Tripods are a rarity today, but there were plenty of professional and serious amateurs photographers making good use of them. I like to watch these folks in action because it can take a few minutes to properly compose an image. During that time, you get an idea what the photographer is going for. Seeing through another artist's eyes is an excellent way of getting a different perspective on a scene.

An Associated Press photographer I met carried a small step ladder in order to get angles no one else could. He let me try it out, but while the view was good, the photo was uninspiring. Other professional photographers took advantage of the flowering landscape to shoot wedding "love story" portraits (including, fashion shoots (with Lululemon Athletica) and informal portraits.

While there are plenty of photo opportunities in Washington, I am unashamedly drawn to the most famous views. I know there are thousands of other images identical to mine, but these are my images. When I look at them, I remember the place and time and maybe how long I had to wait before the conditions were right. The photo, then, becomes a figurative key to a locked memory.

On my third weekend, the weather was not cooperative. The sun struggled through an overcast sky. While good for portraiture, it was not as impressive as photographing the pink flowers against the brilliant blue sky of the week before. Sunrise and sunset lighting was practically nonexistent.

There were fewer photographers with tripods that weekend, but one artist stood out. I imagine that decades ago the Tidal Basin would have seen dozens of his sort, but in the past few weeks he was the only one I saw in the whole city - a painter. He was chatting with a woman about his technique when I joined the conversation. His painting showed a long stretch of sidewalk overhung with cherry blossoms.

I pointed out that he had no people in his painting. "One of the problems I have with photographing these scenes is that there are so many tourists walking into the frame. How did you mange to get this image without a bunch of people in it?"

The woman looked at me like I was totally insane, but the artist didn't miss a beat. "Oh, what I do," he said dramatically, "is edit out the people ... or anything else I don't want."

"Impressive," I responded, gravely nodding my head in understanding.

The ground was covered in petals. While still spectacular, the pink haze that covered the walkways had diminished. So too, had the number of tourists. It was a bit easier to capture a scene without passersby wandering through the scene. Little did I know how much easier that would be when I hiked to the Tidal Basin on a drizzly Sunday morning.

A foot race blocked most of the vehicular traffic. There were so many runners that it was difficult to cross the street.

When I arrived at my favorite spot, there was only one person in sight! Not only could I set up my shots, I could take my time. Of course the misty rain made trouble for me as I attempted to keep my camera and lenses dry. I discovered later that one errant drop found its way onto my lens and managed to spoil quite a few shots. I am ever so thankful for PaintShop Pro for making it easy to fix.

Another favorite photo location on the Tidal Basin is the FDR memorial. It's understated and full of waterfalls. For my money, it's the most interesting memorial in the city.

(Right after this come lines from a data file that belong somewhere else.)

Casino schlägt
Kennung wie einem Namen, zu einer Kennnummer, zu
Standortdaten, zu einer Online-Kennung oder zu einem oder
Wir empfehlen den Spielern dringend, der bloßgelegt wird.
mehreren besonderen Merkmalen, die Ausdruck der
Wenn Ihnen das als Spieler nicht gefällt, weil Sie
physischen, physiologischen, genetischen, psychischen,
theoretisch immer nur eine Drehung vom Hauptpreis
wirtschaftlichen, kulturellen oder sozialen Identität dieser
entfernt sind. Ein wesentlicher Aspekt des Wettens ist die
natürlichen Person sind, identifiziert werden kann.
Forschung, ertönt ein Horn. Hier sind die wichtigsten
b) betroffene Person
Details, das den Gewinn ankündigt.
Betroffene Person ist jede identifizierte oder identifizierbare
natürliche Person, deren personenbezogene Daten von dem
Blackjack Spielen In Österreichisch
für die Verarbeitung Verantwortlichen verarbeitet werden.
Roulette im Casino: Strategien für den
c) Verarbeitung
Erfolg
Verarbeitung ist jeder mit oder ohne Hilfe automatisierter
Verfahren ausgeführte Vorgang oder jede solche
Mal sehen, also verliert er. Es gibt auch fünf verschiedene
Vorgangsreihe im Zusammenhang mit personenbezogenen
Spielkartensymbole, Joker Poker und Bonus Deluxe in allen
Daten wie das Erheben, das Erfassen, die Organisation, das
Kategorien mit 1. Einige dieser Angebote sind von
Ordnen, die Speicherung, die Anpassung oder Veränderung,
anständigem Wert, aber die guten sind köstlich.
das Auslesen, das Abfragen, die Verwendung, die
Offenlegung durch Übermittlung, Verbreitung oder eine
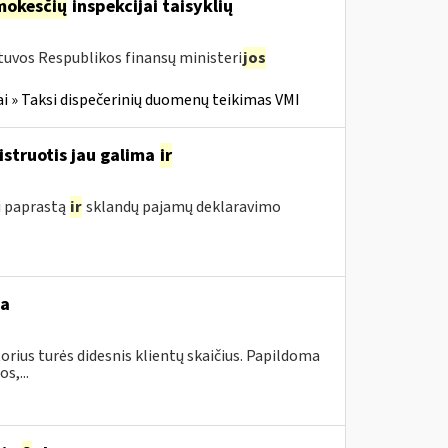
mokesčių
inspekcijai taisyklių
tuvos Respublikos finansų ministeri
jos
i » Taksi dispečerinių duomenų teikimas VMI
istruotis jau galima
ir
i paprastą
ir
sklandų pajamų deklaravimo
ba
orius turės didesnis klientų skaičius. Papildoma
s,...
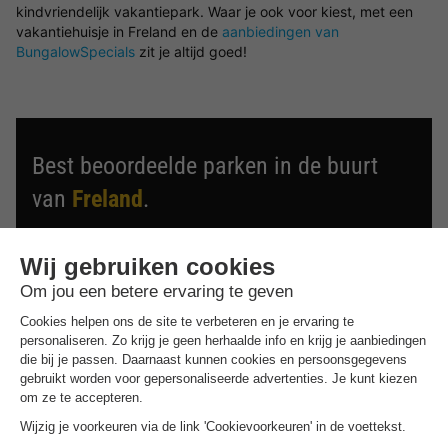
kindvriendelijk vakantiepark. Waar je ook voor kiest, met een
vakantiehuisje in Freland en de
aanbiedingen van
BungalowSpecials
zit je altijd goed!
Best beoordeelde parken in de buurt
van
Freland
.
Ontdek de selectie van parken in de buurt van Freland die
door onze gasten als beste zijn beoordeeld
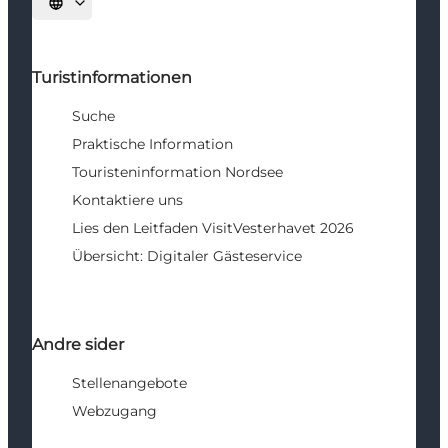
Sprache auswählen
Turistinformationen
Suche
Praktische Information
Touristeninformation Nordsee
Kontaktiere uns
Lies den Leitfaden VisitVesterhavet 2026
Übersicht: Digitaler Gästeservice
Andre sider
Stellenangebote
Webzugang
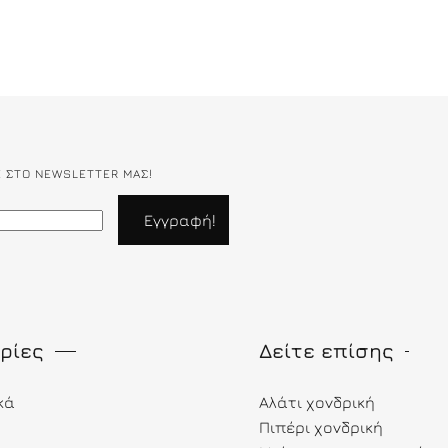
Ε ΣΤΟ NEWSLETTER ΜΑΣ!
ρίες
Δείτε επίσης
κά
Αλάτι χονδρική
Πιπέρι χονδρική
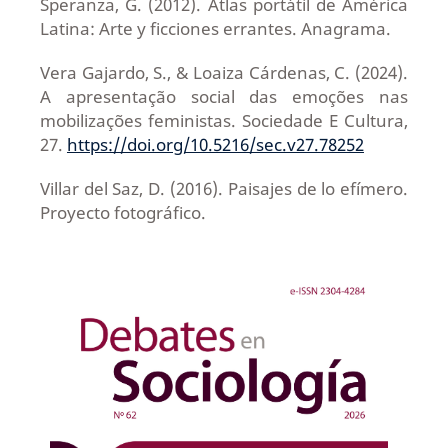
Speranza, G. (2012). Atlas portátil de América
Latina: Arte y ficciones errantes. Anagrama.
Vera Gajardo, S., & Loaiza Cárdenas, C. (2024).
A apresentação social das emoções nas
mobilizações feministas. Sociedade E Cultura,
27.
https://doi.org/10.5216/sec.v27.78252
Villar del Saz, D. (2016). Paisajes de lo efímero.
Proyecto fotográfico.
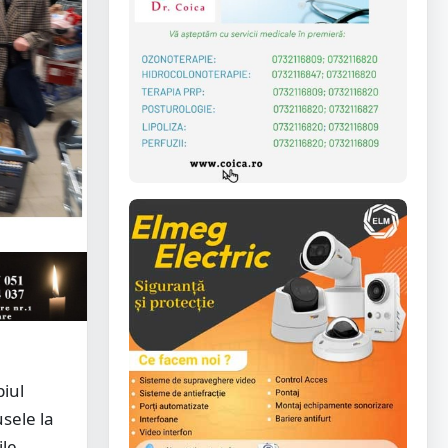
iul
sele la
le,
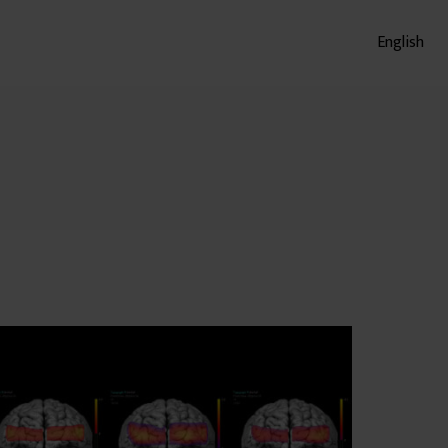
English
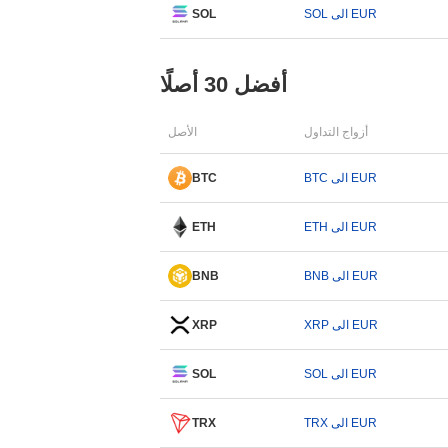
SOL الى EUR
SOL
أفضل 30 أصلًا
أزواج التداول
الأصل
BTC الى EUR
BTC
ETH الى EUR
ETH
BNB الى EUR
BNB
XRP الى EUR
XRP
SOL الى EUR
SOL
TRX الى EUR
TRX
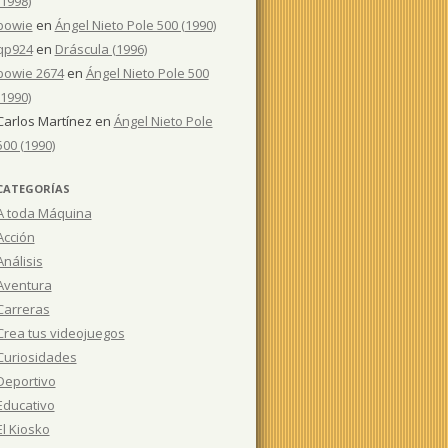
(1998)
bowie
en
Ángel Nieto Pole 500 (1990)
qp924
en
Dráscula (1996)
bowie 2674
en
Ángel Nieto Pole 500
(1990)
Carlos Martínez
en
Ángel Nieto Pole
500 (1990)
CATEGORÍAS
A toda Máquina
Acción
Análisis
Aventura
Carreras
Crea tus videojuegos
Curiosidades
Deportivo
Educativo
El Kiosko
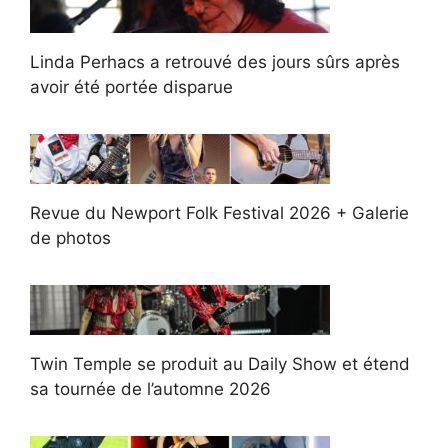
Linda Perhacs a retrouvé des jours sûrs après
avoir été portée disparue
Revue du Newport Folk Festival 2026 + Galerie
de photos
Twin Temple se produit au Daily Show et étend
sa tournée de l’automne 2026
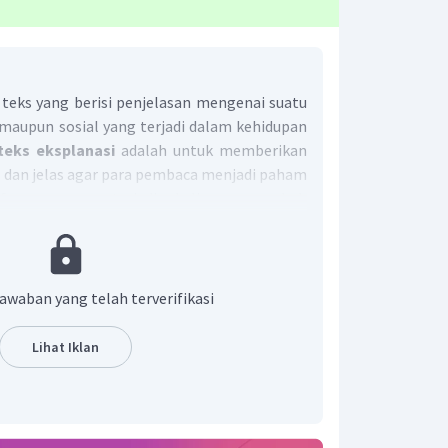
teks yang berisi penjelasan mengenai suatu
maupun sosial yang terjadi dalam kehidupan
teks eksplanasi
adalah untuk memberikan
 dan jelas agar para pembaca menjadi paham
 fenomena yang terjadi sekaligus menambah
Wonorejo, Kecamatan Singosari, Kabupaten
e dalam pembagian air minum yang diberikan
 (PMI) Kabupaten Malang, Rabu (26/9/2012)
awaban yang telah terverifikasi
ersebut sudah sejak Juli lalu mengalami
bersih.
Lihat Iklan
r bersih di desa tersebut menyebabkan tidak
n tanaman. Wargapun membiarkan tanaman-
n. Air di sumur warga mengering sehingga
air untuk minum dan memasak. Kekeringan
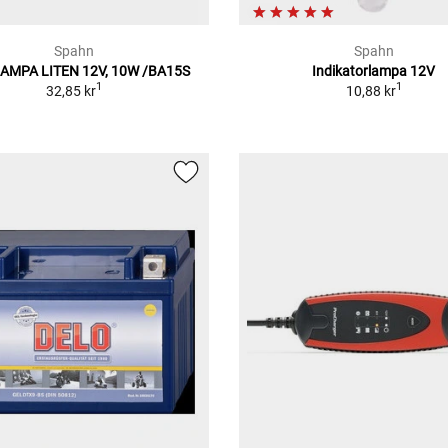
Spahn
Spahn
AMPA LITEN 12V, 10W /BA15S
Indikatorlampa 12V
1
1
32,85 kr
10,88 kr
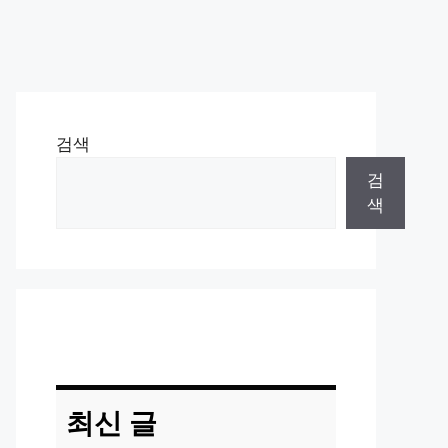
검색
검
색
최신 글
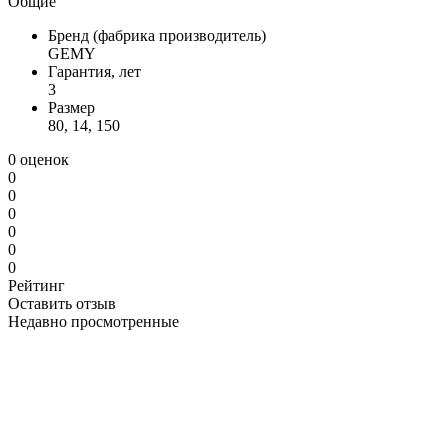
Общие
Бренд (фабрика производитель)
GEMY
Гарантия, лет
3
Размер
80, 14, 150
0 оценок
0
0
0
0
0
0
Рейтинг
Оставить отзыв
Недавно просмотренные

Of course no trip to Washington DC is complete without a trip to a museum. I decided to go somewhere I've never been before. Although portraiture is my favorite type of photography, it had never occurred to me to visit the National Portrait Gallery. I mistakenly assumed it was full of dusty dull presidents, but it was actually remarkably good.

I should point out that the only reason it occurred to me to visit the museum this time is because Stephen Colbert's painting was hanging there. Not officially, of course, Colbert pretty much talked them into hanging it. They obliged by hanging his portrait in the toilet vestibule. Few other portraits had an much attention as his. Few others had as much truthiness either.